Wall Street cède à l'anxiété face au coronavirus

Wall Street chutait à l'ouverture jeudi, poursuivant sa dégringolade alors que la progression ...
Wall Street cède à l'anxiété face au coronavirus

Wall Street cède à l'anxiété face au coronavirus

Photo: KEYSTONE/EPA/JUSTIN LANE

Wall Street chutait à l'ouverture jeudi, poursuivant sa dégringolade alors que la progression mondiale du coronavirus alarmait encore plus les investisseurs, qui privilégiaient des actifs jugés moins risqués.

Aux alentours de 15H15 GMT, son indice vedette, le Dow Jones Industrial Average, tombait de 2,31%, à 26'335,50 points.

Le S&P 500, qui représente les 500 plus grandes entreprises de Wall Street, cédait 2,70%, à 3041,41 points.

Le Dow Jones et le S&P 500 s'apprêtaient à enregistrer leur sixième séance de baisse consécutive. Le Dow Jones a abandonné plus de 10% par rapport à son record, atteint le 12 février.

Le Nasdaq, à forte coloration technologique, baissait lui de 2,70%, à 8738,03 points. Il a abandonné plus de 3% plus tôt dans la séance.

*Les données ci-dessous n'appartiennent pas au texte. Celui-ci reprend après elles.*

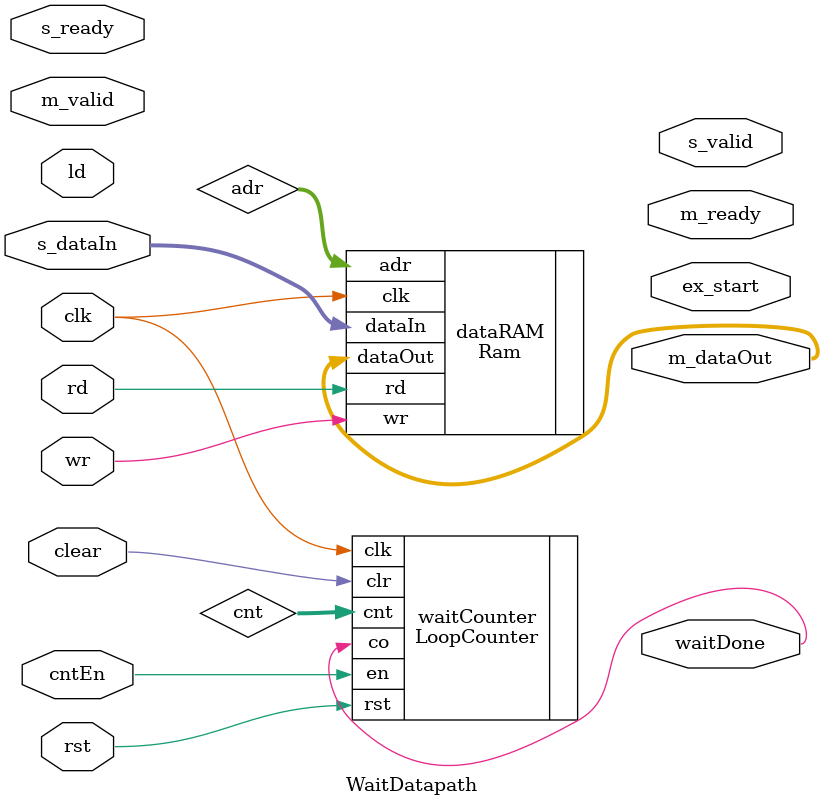
<source format=v>
module WaitDatapath #(parameter DATA_WIDTH = 32, DEPTH = 16) (
    clk, 
    rst, 

    // control signals
    clear, 
    s_ready,
    cntEn, 
    ld,
    rd,
    wr,
    m_valid,

    // state signals
    ex_start, 
    s_valid,
    waitDone,
    m_ready,

    // input signals
    s_dataIn, 

    // output signals
    m_dataOut
);

    input clk, rst;
    input clear, s_ready, cntEn, ld, rd, m_valid, wr;
    output ex_start, s_valid, waitDone, m_ready;

    input [DATA_WIDTH-1:0] s_dataIn;
    output [DATA_WIDTH-1:0] m_dataOut;
    reg [$clog2(DATA_WIDTH)-1:0] adr;

    Ram #(DATA_WIDTH, DEPTH) dataRAM (
        .clk(clk), 
        .rd(rd), 
        .wr(wr),
        .adr(adr), 
        .dataIn(s_dataIn), 
        .dataOut(m_dataOut)
    );

    wire [DEPTH-1:0] cnt;

    LoopCounter #(8) waitCounter (
        .clk(clk), 
        .rst(rst),
        .en(cntEn), 
        .clr(clear), 
        .co(waitDone), 
        .cnt(cnt)
    );

endmodule
</source>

Signe de l'aversion pour le risque des acteurs du marché, le taux à 10 ans sur les bons du Trésor américains continuait d'évoluer proche de son plus bas historique, à 1,256%.

Toutefois, selon Art Hogan, de National, ce niveau n'est pas 'un indicateur d'une récession, mais plutôt le signe d'une ruée vers les actifs plus sûrs comme l'or, le dollar ou les actions générant de forts dividendes'.

Le taux obligataire américain à 30 ans était également proche de son plus bas historique, à 1,753%.

La Bourse de New York avait terminé sans direction claire mercredi, peinant à repartir de l'avant dans un marché toujours craintif face à l'épidémie de pneumonie virale: le Dow Jones avait reculé de 0,46% tandis que le Nasdaq s'était apprécié de 0,17%.

Le président américain, Donald Trump, s'est voulu confiant mercredi soir, assurant qu'une large propagation à grande échelle du nouveau coronavirus aux Etats-Unis n'était pas inévitable.

Mais le Centre de contrôle et de prévention des maladies américains (CDC) a annoncé un premier cas 'd'exposition inconnue' en Californie, cette personne n'ayant ni voyagé dans les zones à risque ni été en contact avec un autre malade.

Plus de 78'000 personnes ont jusqu'ici été contaminées en Chine, dont près de 2.800 mortellement. Le coronavirus touche également des dizaines d'autres pays, où le bilan est de quelque 3600 contaminations et plus de 50 morts.

En plus du bilan humain, les observateurs s'alarment de plus en plus des conséquences économiques de l'épidémie.

Croissance contaminée

Dans une note diffusée jeudi, les analystes de Goldman Sachs anticipent que les entreprises américaines ne connaîtront pas de croissance de leurs bénéfices en 2020 si le coronavirus continue sa progression.

'La révision à la baisse de nos prévisions reflète le fort déclin de l'activité économique chinoise au premier trimestre, la baisse de la demande pour les exportateurs américains, la perturbation de la chaîne d'approvisionnement, le ralentissement de l'activité économique américaine et une incertitude renforcée', écrivent-ils

Illustration de cette prudence, Microsoft (-2,3%) a émis mercredi un avertissement sur résultats, indiquant qu'il ne tiendrait pas ses objectifs de vente trimestriels pour Windows et sa gamme d'ordinateurs Surface à cause des retards dans la productions provoqués par le coronavirus.

Parmi les autres valeurs, Best Buy reculait de 3,2%. La chaîne de magasins de produits électroniques a publié des résultats supérieurs aux attentes mais s'est dite incapable de mesurer l'impact précis du coronavirus sur son chiffre d'affaires.

Gilead Sciences progressait en revanche de 1,9%. La biotech américaine a annoncé mercredi qu'elle allait débuter deux essais cliniques en mars pour traiter des patients contaminés par le coronavirus.

Au rang des indicateurs, la croissance des Etats-Unis a ralenti en 2019, à 2,3% contre 2,9% en 2018, les entreprises ayant modéré leurs investissements, selon les données du département du commerce publiées jeudi.

La croissance reste solide comparée aux grands pays européens mais elle demeure loin des 3% visés par le président américain, Donald Trump.